→ Actions to take
**1)** Can you extract everything from "I also suggested he leave" down to "reason or another." in the forum post on children's web use?
**2)** Would you lay out everything in the entries, from the line containing "common name: Crested porcupine" down to the end of the entries, as a JSON list of strings with one string per line and blank lines left out?
== Selected extract
Reason I ask is because there really isn't a simple "technical" solution for what you want to do if he doesn't want to respect your wishes.

+1000 - Because if you try to make it a game by pitting your child against a security device. You'll most likely soon find out the kids are really good at games.

Talk to your kids...as parents, we're supposed to be doing that anyway.


Agree despite not being a parent.

And while I'm on my soapbox, I might as well say I take a very dim view of using technology as a chaperon or preventative measure. I even find those ankle monitors they put on people who are under home arrest to be both demeaning and counter productive. Because they don't encourage personal responsibility. All they do is instill the fear of punishment or reprisal - which tends to feed into hatred and resentments down the road.

Had a friend with similar concerns about his own children's web use. I declined to set him up with the monitoring "nanny software" he wanted. I suggested instead that he talk to his kids about what the situation was and why he was concerned. He's a bright guy. And his kids (12 and 14 at the time) are no dummies either.

I also suggested he leave out all the kiddie porn hype and online predator scare tactics the schools were using and focus instead on how you could be embarrassed years later by something you did online today if some school rival decided to humiliate you two or three years from now. How it might make a some college acceptances a problem if you got a little too vocal about somebody's gender, ethnicity, or race when you were trading barbs. How some silly pictures of you screwing around with your friends, or getting drunk, or flashing your boobs "for just a second," could come back to haunt you years later when applying for a job or a security clearance. I also suggested he go show them the Internet archive project - and how nothing is ever really gone forever. Especially if somebody is ever out to get you for some reason or another.
====
== Records
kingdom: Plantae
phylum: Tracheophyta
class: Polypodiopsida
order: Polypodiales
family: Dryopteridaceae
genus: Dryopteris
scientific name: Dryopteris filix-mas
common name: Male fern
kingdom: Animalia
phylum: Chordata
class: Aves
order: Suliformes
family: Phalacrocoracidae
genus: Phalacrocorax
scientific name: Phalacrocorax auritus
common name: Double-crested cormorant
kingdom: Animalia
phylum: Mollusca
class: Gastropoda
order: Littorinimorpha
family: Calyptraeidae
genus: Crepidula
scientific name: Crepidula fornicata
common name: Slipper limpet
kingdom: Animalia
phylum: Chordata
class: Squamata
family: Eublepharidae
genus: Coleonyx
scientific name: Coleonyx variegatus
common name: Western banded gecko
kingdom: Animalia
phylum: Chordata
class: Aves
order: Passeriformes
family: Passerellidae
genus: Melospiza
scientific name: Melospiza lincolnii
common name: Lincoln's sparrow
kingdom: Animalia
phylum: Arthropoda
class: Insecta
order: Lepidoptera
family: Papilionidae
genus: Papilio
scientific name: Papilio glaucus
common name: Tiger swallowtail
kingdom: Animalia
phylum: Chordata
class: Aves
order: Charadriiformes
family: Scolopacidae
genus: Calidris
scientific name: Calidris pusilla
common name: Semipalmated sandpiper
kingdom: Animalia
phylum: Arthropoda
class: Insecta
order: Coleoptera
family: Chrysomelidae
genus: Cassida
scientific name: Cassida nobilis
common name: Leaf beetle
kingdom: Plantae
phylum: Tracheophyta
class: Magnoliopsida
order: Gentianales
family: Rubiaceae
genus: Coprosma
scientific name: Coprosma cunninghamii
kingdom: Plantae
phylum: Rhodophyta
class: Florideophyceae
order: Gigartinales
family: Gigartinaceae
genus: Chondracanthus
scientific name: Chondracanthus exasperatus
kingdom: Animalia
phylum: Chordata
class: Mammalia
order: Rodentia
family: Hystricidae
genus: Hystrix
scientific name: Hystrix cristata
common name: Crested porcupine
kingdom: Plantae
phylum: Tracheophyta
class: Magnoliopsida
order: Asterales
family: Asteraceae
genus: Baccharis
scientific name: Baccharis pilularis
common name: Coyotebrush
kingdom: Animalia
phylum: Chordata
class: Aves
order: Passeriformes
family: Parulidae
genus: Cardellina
====
→ Response list
**1)**
I also suggested he leave out all the kiddie porn hype and online predator scare tactics the schools were using and focus instead on how you could be embarrassed years later by something you did online today if some school rival decided to humiliate you two or three years from now. How it might make a some college acceptances a problem if you got a little too vocal about somebody's gender, ethnicity, or race when you were trading barbs. How some silly pictures of you screwing around with your friends, or getting drunk, or flashing your boobs "for just a second," could come back to haunt you years later when applying for a job or a security clearance. I also suggested he go show them the Internet archive project - and how nothing is ever really gone forever. Especially if somebody is ever out to get you for some reason or another.

**2)**
[
  "common name: Crested porcupine",
  "kingdom: Plantae",
  "phylum: Tracheophyta",
  "class: Magnoliopsida",
  "order: Asterales",
  "family: Asteraceae",
  "genus: Baccharis",
  "scientific name: Baccharis pilularis",
  "common name: Coyotebrush",
  "kingdom: Animalia",
  "phylum: Chordata",
  "class: Aves",
  "order: Passeriformes",
  "family: Parulidae",
  "genus: Cardellina"
]